Assim, o cinema de qualquer período, lugar e/ou artista poderá aqui ser analisado, sem que a distinção entre filme de arte e diversão escapista interfira no processo, afinal, tanto o rigor quanto o formalismo em demasia podem impedir a descoberta de pequenos grandes prazeres muitas vezes encontrados nas pedras menos lapidadas. Ou, como diria um conhecido nosso, numa síntese descaradamente pop: “why so serious?”.




quarta-feira, 23 de maio de 2012

Plano de Fuga

                     Fast Food

              Ser comumente comparado ao ótimo O Troco (EUA, 1999) é um indicativo de peso sobre as pretensões de Plano de Fuga (EUA, 2011). Estética suja, fotografia saturada (como forma de exaltar o calor mexicano), humor negro e violência a rodo são os ingredientes desta aventura que concilia o cinismo das últimas décadas com a faceta despudorada e nada careta de produções oitentistas estreladas pelos astros brucutus de então.
             É de se lamentar, portanto, que em terreno americano Mel Gibson não goze mais de privilégio suficiente para sozinho garantir o sucesso comercial de um filme; afinal, graças a influência dos deslizes cometidos pelo ator em sua vida pessoal, Plano de Fuga não fora sequer lançado nas salas de projeção yankees, o que, vale frisar, em nada assemelha a qualidade deste título com a de outros também arremessados diretamente no mercado de home-video e protagonizados por celebridades de outrora do cinema de ação como Steven Seagal e Jean-Claude Van Damme.
             Diferentemente desses ‘artistas’, Mel Gibson possui uma dose superior de talento a disposição seja do drama - conforme atestam as obras por ele dirigidas, bem como seu desempenho em Um Novo Despertar (EUA, 2011) - seja da comédia - basta lembrar os momentos divididos com Danny Glover e Joe Pesci na franquia Máquina Mortífera -, seja da aventura - não a toa Mad Max (Austrália, 1979) catapultou-o ao sucesso -, daí porque o carisma do ator não permite que sua participação neste novo trabalho seja eclipsada pelas boas cenas de perseguição e tiroteio arquitetadas pelo diretor Adrian Grunberg.
             Por certo, Plano de Fuga não mudará a vida de ninguém, podendo até, talvez, ser facilmente esquecido por quem o assistir, mas, ainda assim, em seus noventa minutos de duração a diversão restará garantida a quem não quiser se debruçar, por exemplo, sobre problemas como o olhar preconceituoso do norte-americano sobre seu vizinho mexicano.

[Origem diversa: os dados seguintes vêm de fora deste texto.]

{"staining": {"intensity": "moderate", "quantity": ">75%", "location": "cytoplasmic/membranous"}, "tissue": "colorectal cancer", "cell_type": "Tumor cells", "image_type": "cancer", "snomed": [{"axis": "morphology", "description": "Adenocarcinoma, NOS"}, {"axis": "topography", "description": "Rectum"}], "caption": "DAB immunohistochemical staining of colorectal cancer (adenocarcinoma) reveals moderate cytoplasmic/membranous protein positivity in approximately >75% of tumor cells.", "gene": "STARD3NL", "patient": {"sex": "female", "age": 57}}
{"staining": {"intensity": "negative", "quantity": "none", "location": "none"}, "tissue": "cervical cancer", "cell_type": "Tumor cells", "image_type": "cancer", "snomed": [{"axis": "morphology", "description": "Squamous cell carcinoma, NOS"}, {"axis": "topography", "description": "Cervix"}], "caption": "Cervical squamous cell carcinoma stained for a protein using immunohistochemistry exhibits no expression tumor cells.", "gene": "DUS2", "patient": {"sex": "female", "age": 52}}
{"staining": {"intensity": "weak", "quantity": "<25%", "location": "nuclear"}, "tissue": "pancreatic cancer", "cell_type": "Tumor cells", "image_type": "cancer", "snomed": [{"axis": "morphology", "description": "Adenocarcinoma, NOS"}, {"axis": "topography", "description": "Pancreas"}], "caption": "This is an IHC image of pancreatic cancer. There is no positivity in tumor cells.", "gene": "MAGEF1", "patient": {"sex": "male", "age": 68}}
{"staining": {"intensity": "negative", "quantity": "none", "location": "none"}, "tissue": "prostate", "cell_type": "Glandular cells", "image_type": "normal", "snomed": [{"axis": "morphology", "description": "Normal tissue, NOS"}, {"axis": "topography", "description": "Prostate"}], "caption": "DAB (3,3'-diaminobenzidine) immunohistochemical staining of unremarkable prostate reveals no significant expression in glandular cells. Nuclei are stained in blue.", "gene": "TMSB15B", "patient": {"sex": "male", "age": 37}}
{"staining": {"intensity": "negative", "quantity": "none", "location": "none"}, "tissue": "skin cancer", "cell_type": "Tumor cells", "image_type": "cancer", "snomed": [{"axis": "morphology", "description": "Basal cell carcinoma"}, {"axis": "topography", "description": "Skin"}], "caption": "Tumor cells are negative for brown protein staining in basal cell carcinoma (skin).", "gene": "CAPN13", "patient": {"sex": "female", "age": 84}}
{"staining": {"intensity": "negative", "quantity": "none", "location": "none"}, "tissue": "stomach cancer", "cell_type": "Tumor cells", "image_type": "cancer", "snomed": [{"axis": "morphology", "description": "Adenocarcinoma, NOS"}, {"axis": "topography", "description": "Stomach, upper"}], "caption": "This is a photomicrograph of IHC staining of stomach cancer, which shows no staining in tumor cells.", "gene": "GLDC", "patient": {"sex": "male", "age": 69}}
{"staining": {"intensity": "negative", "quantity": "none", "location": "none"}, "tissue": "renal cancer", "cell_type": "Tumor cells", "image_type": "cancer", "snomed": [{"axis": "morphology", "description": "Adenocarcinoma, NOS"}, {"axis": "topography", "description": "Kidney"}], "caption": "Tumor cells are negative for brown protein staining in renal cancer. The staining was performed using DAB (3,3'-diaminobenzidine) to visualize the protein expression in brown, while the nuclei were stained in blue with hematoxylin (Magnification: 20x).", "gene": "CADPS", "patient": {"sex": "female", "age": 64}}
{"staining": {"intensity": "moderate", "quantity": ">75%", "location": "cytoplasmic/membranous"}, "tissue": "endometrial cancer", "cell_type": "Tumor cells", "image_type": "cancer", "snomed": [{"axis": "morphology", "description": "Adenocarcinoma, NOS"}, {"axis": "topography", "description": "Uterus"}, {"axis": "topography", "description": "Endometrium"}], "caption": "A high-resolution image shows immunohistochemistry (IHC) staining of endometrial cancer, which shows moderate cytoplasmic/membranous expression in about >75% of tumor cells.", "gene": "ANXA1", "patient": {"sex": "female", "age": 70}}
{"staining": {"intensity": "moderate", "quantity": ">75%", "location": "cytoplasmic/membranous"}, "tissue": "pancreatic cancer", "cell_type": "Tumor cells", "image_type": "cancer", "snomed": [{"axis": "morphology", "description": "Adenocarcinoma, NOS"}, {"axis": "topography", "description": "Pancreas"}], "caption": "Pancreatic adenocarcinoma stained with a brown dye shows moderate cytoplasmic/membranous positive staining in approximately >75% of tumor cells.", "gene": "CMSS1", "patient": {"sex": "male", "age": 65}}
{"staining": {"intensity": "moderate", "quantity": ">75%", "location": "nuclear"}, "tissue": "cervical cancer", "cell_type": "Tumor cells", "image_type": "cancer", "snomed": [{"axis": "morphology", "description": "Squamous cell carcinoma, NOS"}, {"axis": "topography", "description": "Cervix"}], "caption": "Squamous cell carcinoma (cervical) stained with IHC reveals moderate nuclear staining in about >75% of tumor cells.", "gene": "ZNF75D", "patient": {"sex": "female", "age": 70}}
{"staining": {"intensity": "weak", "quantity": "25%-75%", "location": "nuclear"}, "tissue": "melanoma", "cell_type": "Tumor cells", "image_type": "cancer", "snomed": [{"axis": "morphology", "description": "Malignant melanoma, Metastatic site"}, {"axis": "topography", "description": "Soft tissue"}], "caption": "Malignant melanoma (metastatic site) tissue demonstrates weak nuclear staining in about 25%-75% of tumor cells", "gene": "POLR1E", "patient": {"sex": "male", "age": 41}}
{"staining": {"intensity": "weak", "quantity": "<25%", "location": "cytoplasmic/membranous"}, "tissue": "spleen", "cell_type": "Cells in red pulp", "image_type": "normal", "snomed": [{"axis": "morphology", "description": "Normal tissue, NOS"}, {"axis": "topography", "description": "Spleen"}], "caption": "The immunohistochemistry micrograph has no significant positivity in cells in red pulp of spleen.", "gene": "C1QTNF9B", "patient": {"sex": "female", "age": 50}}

Taí um caso em que cérebro e estômago pedem para ser desconectados em proveito de uma autêntica fast food.                                                                               
Ficha Técnica                                                                                               
Título Original: Get the Gringo
Direção:Adrian Grunberg                 Produção:Bruce Davey, Stacy Perskie
Roteiro:Adrian Grunberg, Mel Gibson, Stacy Perskie
Elenco:Mel Gibson, Roberto Sosa (Carnal)Fernando Becerril (Prison Director) Tenoch Huerta (Carlos) Dean Norris (Bill)Bob Gunton (Mr. Kaufmann)Dolores Heredia (The Kid's Mom)Tom Schanley (Gregor)Jesús Ochoa (Caracas) Daniel Giménez Cacho (Javi) Peter Stormare (Frank)
País de Origem: Estados Unidos da América
Estreia no Brasil: 18.05.2012           Estreia Mundial: 26.08.2011
Duração: 95 min.

Um comentário:

  1. Excelente diversão, com Mel Gibson em ótima forma física e cômica.